SOAS LITERARY REVIEW
(1), Winter 1999
Contents
Introduction
The first issue of SOAS Literary Review
provides a glimpse of the richness of literary research
at SOAS. The articles range from Somalia to Pakistan via
a journey from the Cape to Cairo. Maxamed Daahir Afrax discusses
the dissonance between rural poetic traditions and modern
urban society in Somalia. Anders Breidlid, in his article
on the South African writer, Marxist, and anti-apartheid
campaigner, Alex La Guma, explores the notion of resistance
literature and its possibilities and limits for political
practice. In his discussion of the Egyptian Nobel Laureate
Naguib Mahfouz, Anshuman Mondal assesses the representation
of women and sexuality in his famous Cairo Trilogy.
This issue also includes Amina Yaqin’s
translations of three contemporary women Urdu poets. While
introducing the work of these poets to a wider audience,
we also hope that translations will become a regular feature
of the journal and stimulate discussion on the processes
of translation and its role in literary research.
Another feature which has a specific relevance
to postgraduate research in the literatures of our chosen
regions is demonstrated by Munizha Ahmad’s notes on her
fieldwork in India. As this article states, the experiences
of literary fieldwork and the issues raised by them is an
area which would benefit from collective discussion. Again,
the intention is that a dialogue will be created through
which problems can be raised and possibly resolved.

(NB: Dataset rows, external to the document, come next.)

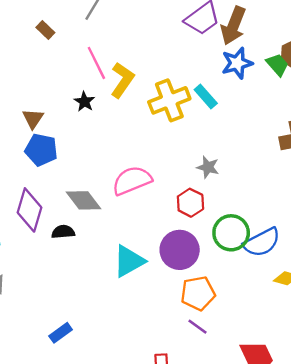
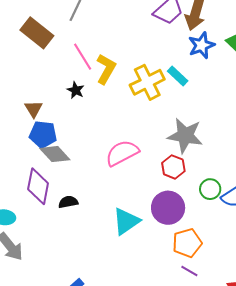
brown rectangle: (45, 30) -> (37, 33), size x2.0
gray star: (208, 167) -> (185, 136), size x1.8
gray diamond: (83, 200) -> (55, 154), moved
green circle: (231, 233) -> (210, 189), size x0.7

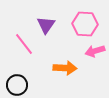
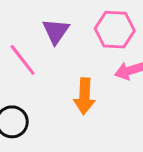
orange arrow: (65, 68) -> (84, 96), turned 90

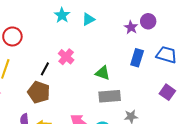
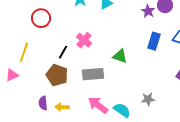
red circle: (12, 36) -> (41, 18), moved
gray rectangle: (110, 96) -> (93, 74), moved

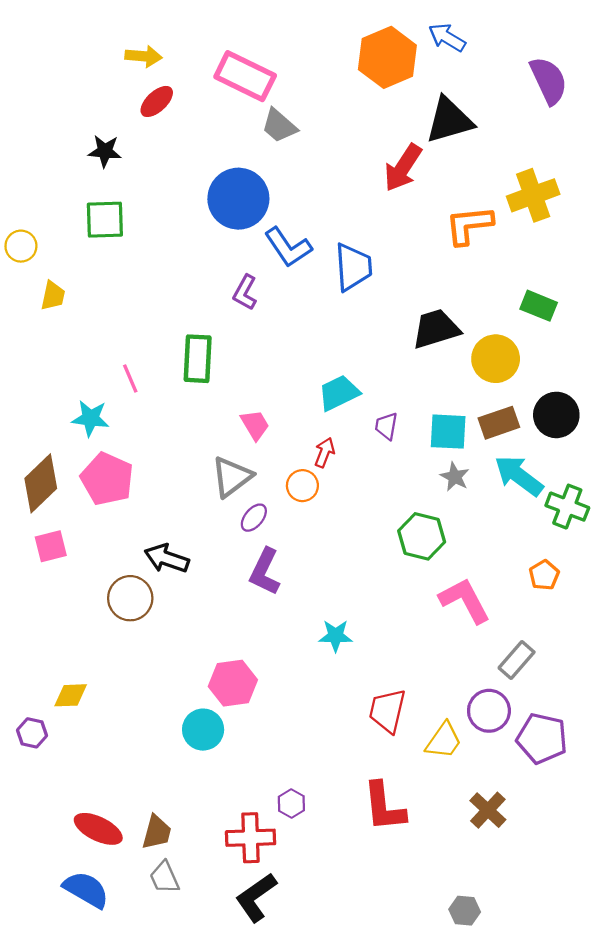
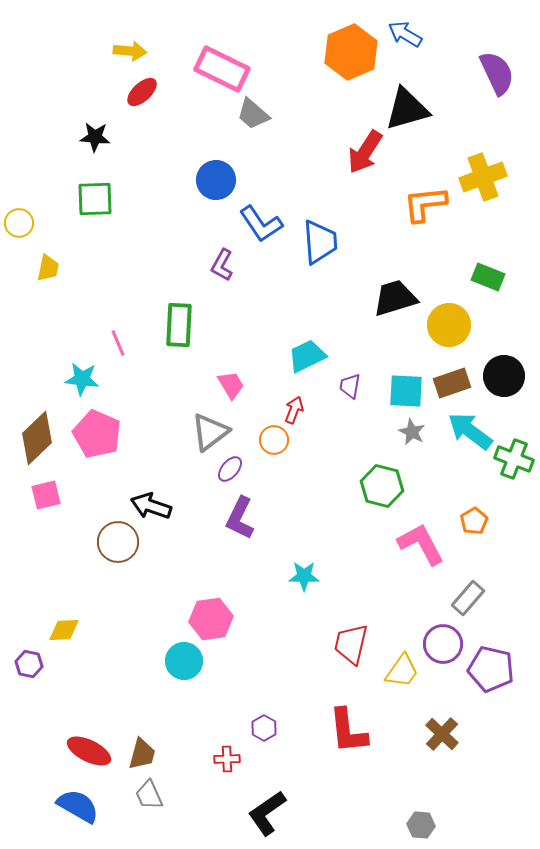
blue circle: (238, 199) -> (216, 180), size x0.7
orange pentagon: (544, 575) -> (474, 521), moved
red cross: (251, 838) -> (227, 759), size x0.6
black L-shape: (256, 897) -> (267, 813), moved

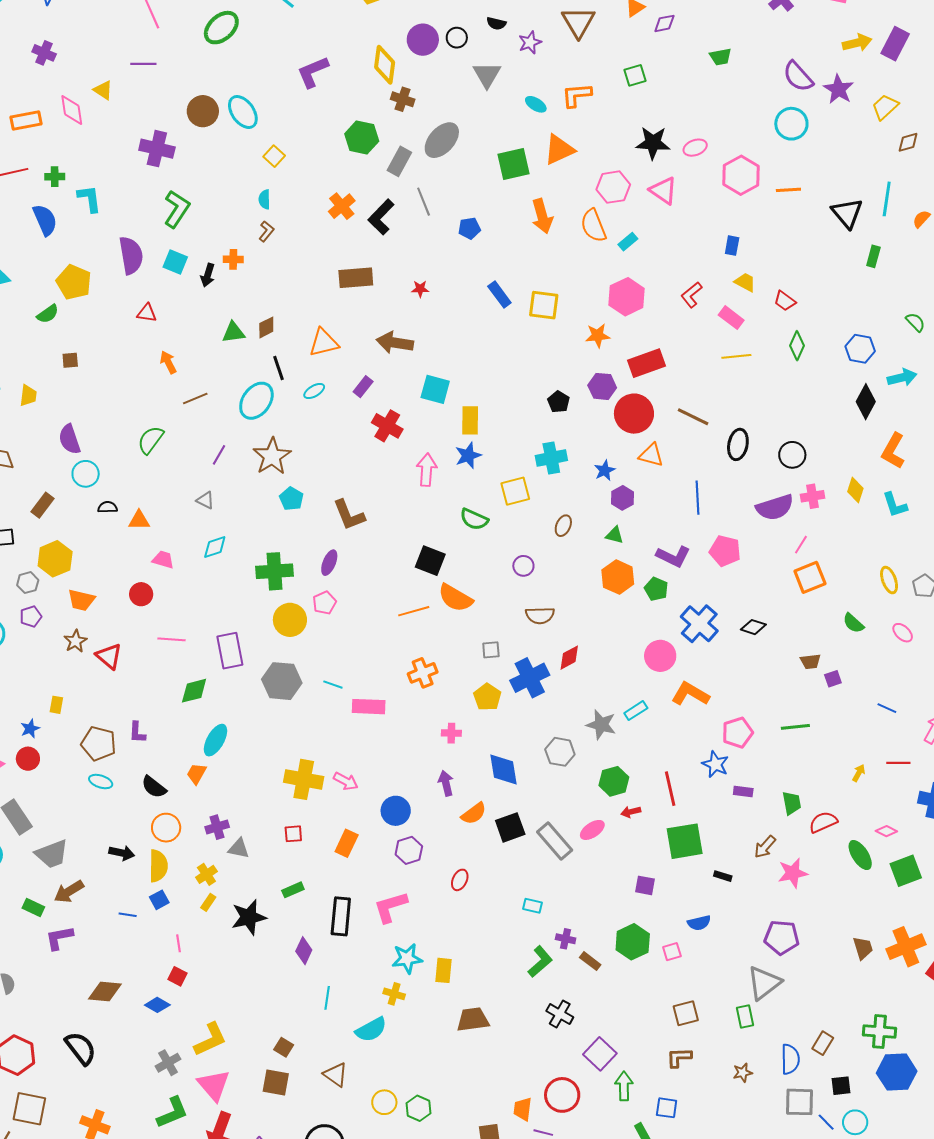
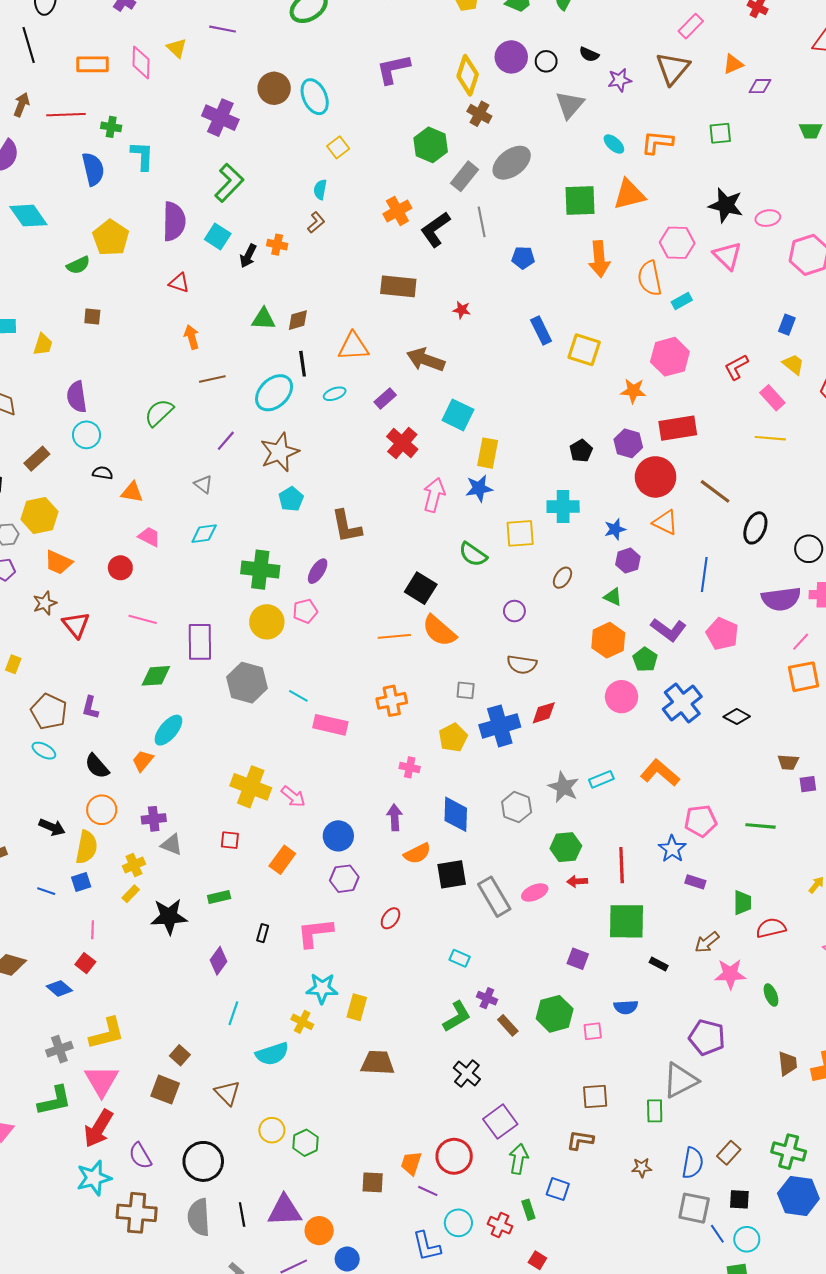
pink circle: (660, 656) -> (622, 697), moved
green ellipse: (860, 855) -> (771, 995), moved, size x0.7
black rectangle: (341, 916) -> (263, 933), size x0.5

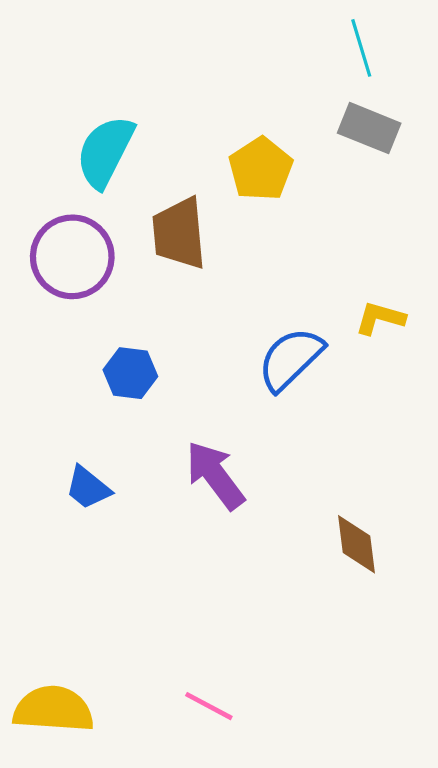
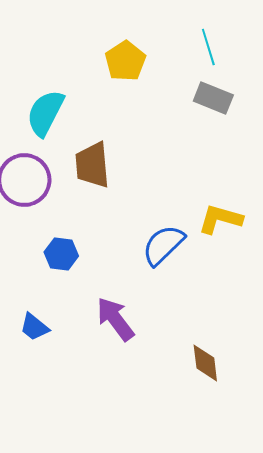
yellow pentagon: (261, 169) -> (125, 61), moved
yellow L-shape: (380, 318) -> (220, 219), size x1.4

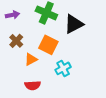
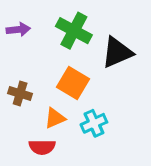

We finish with a review of a recent book
on the Turkish revolutionary poet, Nazim Hikmet, and Kai
Easton’s appraisal of a documentary on the work of the double
Booker-prize winning South African writer J.M.Coetzee. While
this issue has focused on research being conducted here
at SOAS, future issues will bring together the work of postgraduates
from other universities and colleges.